> _Information supplied_:
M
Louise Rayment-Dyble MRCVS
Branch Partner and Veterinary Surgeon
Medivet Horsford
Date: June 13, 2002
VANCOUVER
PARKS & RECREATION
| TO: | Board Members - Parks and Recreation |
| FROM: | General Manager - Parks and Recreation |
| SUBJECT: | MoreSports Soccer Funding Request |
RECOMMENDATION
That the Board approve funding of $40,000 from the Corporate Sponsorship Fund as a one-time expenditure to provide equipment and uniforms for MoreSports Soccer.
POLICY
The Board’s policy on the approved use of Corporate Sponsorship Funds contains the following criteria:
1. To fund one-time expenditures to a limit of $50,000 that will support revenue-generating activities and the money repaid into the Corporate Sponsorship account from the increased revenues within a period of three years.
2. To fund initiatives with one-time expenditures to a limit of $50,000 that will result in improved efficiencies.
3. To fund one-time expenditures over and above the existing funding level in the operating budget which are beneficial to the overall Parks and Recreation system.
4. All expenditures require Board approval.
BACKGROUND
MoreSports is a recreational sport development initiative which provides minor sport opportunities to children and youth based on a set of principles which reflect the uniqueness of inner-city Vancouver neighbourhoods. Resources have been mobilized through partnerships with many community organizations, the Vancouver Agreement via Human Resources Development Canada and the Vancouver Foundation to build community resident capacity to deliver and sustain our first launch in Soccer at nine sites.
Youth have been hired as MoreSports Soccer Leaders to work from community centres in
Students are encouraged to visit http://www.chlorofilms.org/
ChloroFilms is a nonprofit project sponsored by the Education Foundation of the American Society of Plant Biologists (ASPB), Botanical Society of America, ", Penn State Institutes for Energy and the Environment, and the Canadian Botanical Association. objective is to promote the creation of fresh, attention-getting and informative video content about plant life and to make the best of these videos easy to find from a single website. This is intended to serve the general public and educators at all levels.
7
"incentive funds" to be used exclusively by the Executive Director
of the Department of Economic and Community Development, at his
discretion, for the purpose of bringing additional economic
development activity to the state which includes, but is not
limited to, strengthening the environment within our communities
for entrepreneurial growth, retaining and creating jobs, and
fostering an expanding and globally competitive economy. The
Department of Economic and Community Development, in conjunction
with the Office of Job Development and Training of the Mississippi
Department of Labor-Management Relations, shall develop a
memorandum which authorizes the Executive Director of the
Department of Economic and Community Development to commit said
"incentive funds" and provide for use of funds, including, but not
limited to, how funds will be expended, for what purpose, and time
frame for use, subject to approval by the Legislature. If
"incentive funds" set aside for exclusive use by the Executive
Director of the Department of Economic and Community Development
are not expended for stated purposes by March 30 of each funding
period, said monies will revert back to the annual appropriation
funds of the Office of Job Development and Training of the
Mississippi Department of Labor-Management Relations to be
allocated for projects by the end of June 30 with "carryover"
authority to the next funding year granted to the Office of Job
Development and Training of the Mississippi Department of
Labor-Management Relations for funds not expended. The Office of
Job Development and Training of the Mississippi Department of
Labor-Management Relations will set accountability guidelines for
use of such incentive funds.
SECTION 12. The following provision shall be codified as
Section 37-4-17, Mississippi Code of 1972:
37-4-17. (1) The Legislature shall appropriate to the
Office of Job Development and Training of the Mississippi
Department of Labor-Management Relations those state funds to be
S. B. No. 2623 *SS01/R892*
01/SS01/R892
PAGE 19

> _Exercise objective_: Copy each line in the entries above where the word "approval" shows up.

> _Written reply_:
4. All expenditures require Board approval.
frame for use, subject to approval by the Legislature. If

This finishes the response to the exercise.